Thank you so much, I am sure there must be ways around the big shippers. We could do with you here, regards

Maureen E


----------



## dhream (Jan 30, 2012)

Maureen E said:


> Thank you so much, I am sure there must be ways around the big shippers. We could do with you here, regards
> 
> Maureen E


Hi Maureen,

It may seem daunting, but it is not really, and the sense of achievement is it's own reward! A lot of money is made out of people by pretending these things need special knowledge or a license or some such, nonsense!

Everything can be learned online, just Google the questions you have in plain English, and follow the trails where they lead...

HM Customs have a very clear website with all the forms you'll need, and the UK forwarders I used in Glasgow were very efficient. (I collected my own pallets in a hire van, they loaded them onto the van with a forklift, I simply broke the pallets down at home where they sat in the van, and unloaded the boxes one by one, too easy!) In Singapore I used a couple of blokes and a truck that my forwarders recommended, we were done in 30 minutes!

A container is bigger, and will go by ship, but you won't have to actually stack and strap it yourselves, which is a pain with air-pallets.

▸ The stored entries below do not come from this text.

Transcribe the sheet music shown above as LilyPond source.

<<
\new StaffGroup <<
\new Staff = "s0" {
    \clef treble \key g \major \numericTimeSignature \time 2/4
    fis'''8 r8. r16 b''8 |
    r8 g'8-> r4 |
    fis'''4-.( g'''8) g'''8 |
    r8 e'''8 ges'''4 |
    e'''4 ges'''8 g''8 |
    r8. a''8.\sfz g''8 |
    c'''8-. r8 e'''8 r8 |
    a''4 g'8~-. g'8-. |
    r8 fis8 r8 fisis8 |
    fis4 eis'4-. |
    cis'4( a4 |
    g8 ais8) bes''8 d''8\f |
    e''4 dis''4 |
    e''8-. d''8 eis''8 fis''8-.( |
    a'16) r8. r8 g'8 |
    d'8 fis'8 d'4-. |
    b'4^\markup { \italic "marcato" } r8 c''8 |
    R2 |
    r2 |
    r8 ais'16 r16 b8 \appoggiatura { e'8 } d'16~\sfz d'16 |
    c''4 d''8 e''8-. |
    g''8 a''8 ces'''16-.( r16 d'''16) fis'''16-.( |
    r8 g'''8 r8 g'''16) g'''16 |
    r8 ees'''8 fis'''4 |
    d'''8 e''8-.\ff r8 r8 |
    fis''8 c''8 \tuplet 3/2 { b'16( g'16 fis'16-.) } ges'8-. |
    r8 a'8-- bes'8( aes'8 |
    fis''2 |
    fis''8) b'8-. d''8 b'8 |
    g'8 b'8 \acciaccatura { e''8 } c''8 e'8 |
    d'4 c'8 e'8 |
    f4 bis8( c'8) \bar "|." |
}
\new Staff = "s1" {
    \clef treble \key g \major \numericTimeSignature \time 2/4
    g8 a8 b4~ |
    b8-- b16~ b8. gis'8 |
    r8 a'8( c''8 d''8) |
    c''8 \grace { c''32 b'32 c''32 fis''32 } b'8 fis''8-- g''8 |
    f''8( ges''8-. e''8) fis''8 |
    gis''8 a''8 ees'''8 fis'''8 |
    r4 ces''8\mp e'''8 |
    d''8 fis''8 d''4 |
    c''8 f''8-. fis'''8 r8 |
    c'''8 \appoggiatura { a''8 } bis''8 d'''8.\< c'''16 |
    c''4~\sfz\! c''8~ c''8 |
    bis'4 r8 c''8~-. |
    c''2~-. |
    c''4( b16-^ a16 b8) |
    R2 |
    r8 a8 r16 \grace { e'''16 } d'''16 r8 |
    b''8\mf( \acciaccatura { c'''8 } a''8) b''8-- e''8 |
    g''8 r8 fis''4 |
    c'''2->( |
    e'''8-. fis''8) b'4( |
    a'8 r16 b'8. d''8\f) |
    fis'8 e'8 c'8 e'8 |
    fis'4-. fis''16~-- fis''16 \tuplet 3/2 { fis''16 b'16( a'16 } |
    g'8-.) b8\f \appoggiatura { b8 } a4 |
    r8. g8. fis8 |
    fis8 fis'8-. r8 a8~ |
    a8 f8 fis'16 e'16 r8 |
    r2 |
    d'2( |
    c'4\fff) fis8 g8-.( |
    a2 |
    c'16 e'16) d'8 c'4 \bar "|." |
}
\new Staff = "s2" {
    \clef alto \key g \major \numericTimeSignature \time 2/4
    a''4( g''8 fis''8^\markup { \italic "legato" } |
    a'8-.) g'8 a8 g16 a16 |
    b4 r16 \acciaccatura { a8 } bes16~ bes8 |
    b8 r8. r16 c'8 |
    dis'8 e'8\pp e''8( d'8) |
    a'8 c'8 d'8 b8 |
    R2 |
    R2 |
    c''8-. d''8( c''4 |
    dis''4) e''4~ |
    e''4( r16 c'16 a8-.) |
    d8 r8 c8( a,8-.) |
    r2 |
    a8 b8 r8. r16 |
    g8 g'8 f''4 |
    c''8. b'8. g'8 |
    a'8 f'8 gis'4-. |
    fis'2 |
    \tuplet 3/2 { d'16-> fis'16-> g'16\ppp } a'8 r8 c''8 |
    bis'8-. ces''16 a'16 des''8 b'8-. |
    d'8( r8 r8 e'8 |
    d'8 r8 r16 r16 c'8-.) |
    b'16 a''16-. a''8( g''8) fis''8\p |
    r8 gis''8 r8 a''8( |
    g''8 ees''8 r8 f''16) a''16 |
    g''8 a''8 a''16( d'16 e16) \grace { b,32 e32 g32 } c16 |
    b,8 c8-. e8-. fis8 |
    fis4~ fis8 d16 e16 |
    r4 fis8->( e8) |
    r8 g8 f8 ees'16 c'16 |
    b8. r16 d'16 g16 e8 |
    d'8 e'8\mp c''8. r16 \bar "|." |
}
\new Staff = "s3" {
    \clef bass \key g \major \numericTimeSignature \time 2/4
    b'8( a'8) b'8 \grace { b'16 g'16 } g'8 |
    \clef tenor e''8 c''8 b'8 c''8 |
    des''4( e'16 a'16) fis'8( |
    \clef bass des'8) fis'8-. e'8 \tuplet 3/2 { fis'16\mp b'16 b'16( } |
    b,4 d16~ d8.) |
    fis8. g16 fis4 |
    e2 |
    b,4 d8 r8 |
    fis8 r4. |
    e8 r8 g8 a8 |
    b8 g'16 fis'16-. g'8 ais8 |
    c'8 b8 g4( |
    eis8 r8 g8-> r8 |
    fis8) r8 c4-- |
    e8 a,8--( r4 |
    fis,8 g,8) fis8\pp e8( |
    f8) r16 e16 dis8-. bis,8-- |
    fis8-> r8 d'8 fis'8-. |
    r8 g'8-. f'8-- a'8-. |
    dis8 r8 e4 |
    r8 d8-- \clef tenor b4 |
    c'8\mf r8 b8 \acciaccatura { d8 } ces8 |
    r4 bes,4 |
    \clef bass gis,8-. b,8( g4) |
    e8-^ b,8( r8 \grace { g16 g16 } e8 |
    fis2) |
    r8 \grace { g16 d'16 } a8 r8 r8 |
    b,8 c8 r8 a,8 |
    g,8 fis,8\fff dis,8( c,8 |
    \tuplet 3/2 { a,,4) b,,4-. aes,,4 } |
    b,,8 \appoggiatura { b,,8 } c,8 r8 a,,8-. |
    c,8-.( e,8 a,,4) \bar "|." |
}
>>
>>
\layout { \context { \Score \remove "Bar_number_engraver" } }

One possible drama will be having a container sat outside a suburban house in England for a few days while you dispose of it, if you don't actually have it placed inside your property on arrival, so don't forget to plan your end game well in advance to keep the neighbors happy!

Make sure your container is swept clean before packing, and check any pest fumigation requirements (HM customs website again).

Your freight forwarders can supply all the other forms by email, and as I said, it is tick the boxes stuff, no mystery that a quick call can't solve.

I hope you decide to take on this worthwhile project...

Good LUck! and Bon voyage.


----------



## Maureen E (Feb 7, 2009)

Just painting walls getting the house ready for selling. Its not as straight forward here as in UK. After that I will tackle the problem of shipping.

Thank you for sparing the time to talk to me.

Maureen E


----------